Gebruik vingerafdrukken vreemdelingen voor opsporing strafbare feiten verruimd
Het gebruik van vingerafdrukken van vreemdelingen voor de opsporing van strafbare feiten wordt verruimd. Dat schrijft minister Hirsch Ballin van Justitie vandaag in een brief aan de Tweede Kamer.
Door de verruiming kunnen vingerafdrukken die in het onderzoek naar een gepleegd misdrijf zijn verkregen, in meer gevallen worden vergeleken met de vingerafdrukken die voor de uitvoering van de vreemdelingenwetgeving zijn afgenomen. De verwachting is dat hierdoor meer verdachten kunnen worden opgespoord.
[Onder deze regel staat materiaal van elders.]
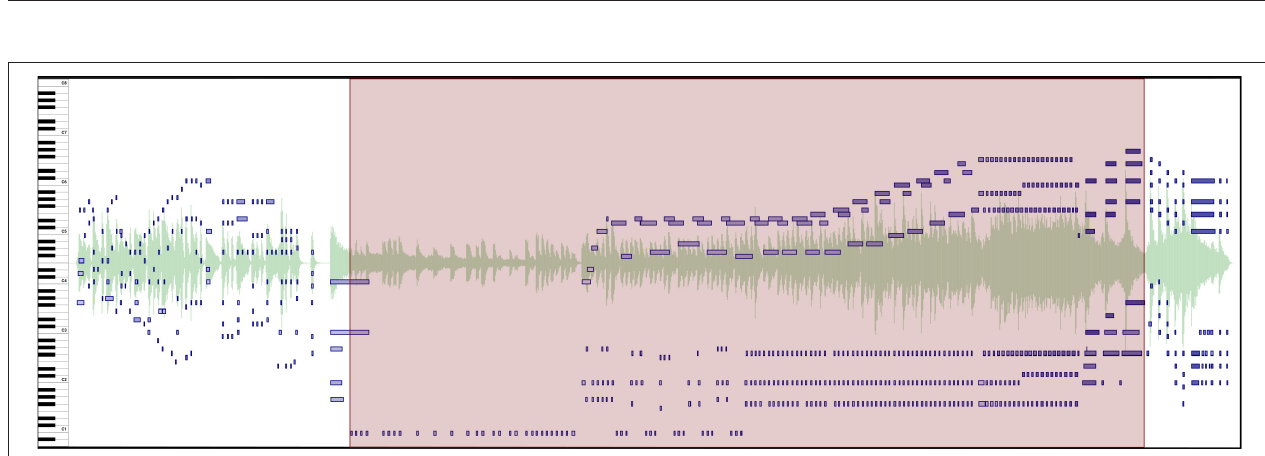
FIGURE 5 | Excerpt of a long transition marked with a region (light red rectangle) between Movements III and IV of Beethoven’s Symphony No. 5 in C minor. See Supplementary Video 3 in the Supplementary Materials to hear the music presented in this Figure.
Sinds de invoering van de Wet bescherming persoonsgegevens (Wbp) in 2001 gelden strengere voorwaarden. Vergelijking van vingerafdrukken mag alleen nog worden gemaakt als er een redelijk vermoeden bestaat dat de verdachte een vreemdeling is, of het onderzoek naar een ernstig misdrijf dat de maatschappelijke orde ernstig heeft geschokt, op een dood spoor is beland of snel tot resultaten moet leiden. Hierdoor is het aantal hits tussen vingerafdrukken uit onopgeloste misdrijven en de vingerafdrukken van vreemdelingen navenant gedaald. Dat blijkt uit een onderzoek van het Korps landelijke politiediensten dat in 2005 is uitgevoerd. In de nieuwe regeling mogen vingerafdrukken worden genomen bij alle ernstige misdrijven, dus bij alle misdrijven waarvoor voorlopige hechtenis mogelijk is. De andere voorwaarden blijven onverkort gelden. Evenals in de oude regeling is de officier van justitie de aangewezen persoon om af te wegen of aan de voorwaarden voor een vergelijking is voldaan.